Simi incarne la citadine envoyée en campagne et comme tous les héros/héroines ayant à composer avec cette situation, tout reste à découvrir. Non seulement les campagnards d'Ajao ont une vie plus tranquille, rythmée pas la nature et leurs besoins modestes, ils ont une culture très différente. Au début, le doute plane: ces histoires de sables,de déesses et d'enfants disparu sont t-ils réellement le résultat de forces magiques? le "juju", comme ils l'appelle? Et si c'est le cas, quel déséquilibre est survenu pour expliquer que les dix ans d'écart entre les "appellés" ne tienne plus? Ce doute va rester un bon moment avant de comprendre que toutes ces légendes sont bien réelles. Mais on peut s'en douter assez vite.

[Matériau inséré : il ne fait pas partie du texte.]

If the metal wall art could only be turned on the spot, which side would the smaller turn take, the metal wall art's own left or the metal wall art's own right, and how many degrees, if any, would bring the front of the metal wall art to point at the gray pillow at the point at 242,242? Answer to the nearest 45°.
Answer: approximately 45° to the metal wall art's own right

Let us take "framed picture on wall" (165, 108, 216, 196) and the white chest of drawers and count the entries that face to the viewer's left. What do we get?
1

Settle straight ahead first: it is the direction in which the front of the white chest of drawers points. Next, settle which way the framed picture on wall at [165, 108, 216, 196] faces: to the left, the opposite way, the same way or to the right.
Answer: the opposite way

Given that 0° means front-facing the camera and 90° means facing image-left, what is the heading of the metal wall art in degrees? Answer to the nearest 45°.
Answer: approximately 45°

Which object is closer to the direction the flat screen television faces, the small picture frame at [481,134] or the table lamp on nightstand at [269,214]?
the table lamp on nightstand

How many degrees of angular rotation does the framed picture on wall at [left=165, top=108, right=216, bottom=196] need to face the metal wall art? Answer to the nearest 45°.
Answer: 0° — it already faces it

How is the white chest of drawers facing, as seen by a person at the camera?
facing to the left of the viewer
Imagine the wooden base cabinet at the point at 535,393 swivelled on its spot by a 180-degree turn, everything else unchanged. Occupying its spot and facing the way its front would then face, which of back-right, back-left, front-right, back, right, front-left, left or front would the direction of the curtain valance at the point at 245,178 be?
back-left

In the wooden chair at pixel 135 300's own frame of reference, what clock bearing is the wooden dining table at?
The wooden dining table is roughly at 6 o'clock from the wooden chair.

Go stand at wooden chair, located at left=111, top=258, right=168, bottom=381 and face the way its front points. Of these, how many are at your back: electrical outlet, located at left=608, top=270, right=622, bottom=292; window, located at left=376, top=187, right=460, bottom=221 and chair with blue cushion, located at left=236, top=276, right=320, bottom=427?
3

Autours de la trame principale, nous avons d'autres petites péripéties qui nous permettent de se familiariser avec le monde en présence, comme le festival des tambours, les gens qui font affaire avec Iyanla pour leurs soins, la demeure du "chef", la danse traditionnelle, etc. Nombre de tenues, de coiffures, d'arbres et de fruits sont aussi évoqué. Certains personnages secondaires ne servent pas tant à accompagner Simi qu'à ajouter leur saveur au roman, avec leurs idées, leur façon de faire ou leurs connaissances.

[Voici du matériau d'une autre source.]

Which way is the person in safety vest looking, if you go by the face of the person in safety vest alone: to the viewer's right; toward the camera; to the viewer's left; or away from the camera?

Simi, notre personnage principal, ne m'a pas parue inoubliable, cela-dit. J'ai un peu de mal à la décrire. Disons que c'est un personnage qui se centre plus sur les choses autours d'elle que sur elle, ce qui est en soit une belle qualité. Un peu timide parfois, franches d'autres fois, elle a tout-de-même eu comme grande qualité de ne pas changer d'idée quand le personnage masculin secondaire a refusé de l'aider, ni d'avoir la bêtise de fondre pour lui. Oui, bon, en même temps, elle a toujours juste 13 ans! Je dirais que la psychologie des personnages n'est pas très étoffée, ce qui leur donne un côté plus "esquissé" que profond. La grand-mère, "iyanla", est un personnage autoritaire et inébranlable. Elle sait comment le monde fonctionne et possède aussi bien la notoriété que la compétence. Par moment, ça lui donne même l'air quelque peu insensible. Mais je l'aimais bien cette vieille dame, c'est le genre de femme solide qui ne s'en laisse pas mener. Il y avait aussi le personnage de Jide ( ou "Jay"), un autre ado qui connait la ville, mais qui a grandit en campagne. Il est un peu le "pont" entre les deux mondes et nous informe de quelques réalités, mais lui aussi m'a semblé difficile à apprécier parce qu'il manquait de profondeur. C'est "le personnage secondaire de "l'autre genre", je dirais. le personnage de Layo m'a fait penser à la version ténébreuse de Peter Pan, dans la série " Il était une fois", avec son côté impitoyable , tous ces enfants perdus et leur monde d'immortels.


Donc, ce qui fait la force de ce roman est tout le volet "légende" issu des croyances et des mythes du pays. On en connait si peu que tout nous semble nouveau. Et cette divergence sororale entre déesses et de mondes parallèles est réellement fascinante.Le rythme était plutôt tranquille, mais je n'ai pas eu de mal à rester intéressé par cet univers exotique. Il y avait un dilemme entre les gens croyants aux déesses et les gens extérieurs à Ajao, mais rien de particulièrement houleux. C'est peut-être le seul élément qui semblait difficile à ressentir: la gravité des évènements. On aura aussi mentionné quelques fois "les croyances de l'Homme blanc", un sujet bien réel ( et pas que strictement africain) où le colonialisme a fait entrer une religion monothéiste en faisant reculer les croyances locales. La présence de l'anglais comme langue est aussi très équivoque, car cela signifie un recul de la langue native également. Bref, un roman intéressant, qui aurait pu être mieux sur le plan psychologique ( selon moi) et rythmique, mais qui va devenir un bon incontournable de part son sujet et sa richesses culturelle.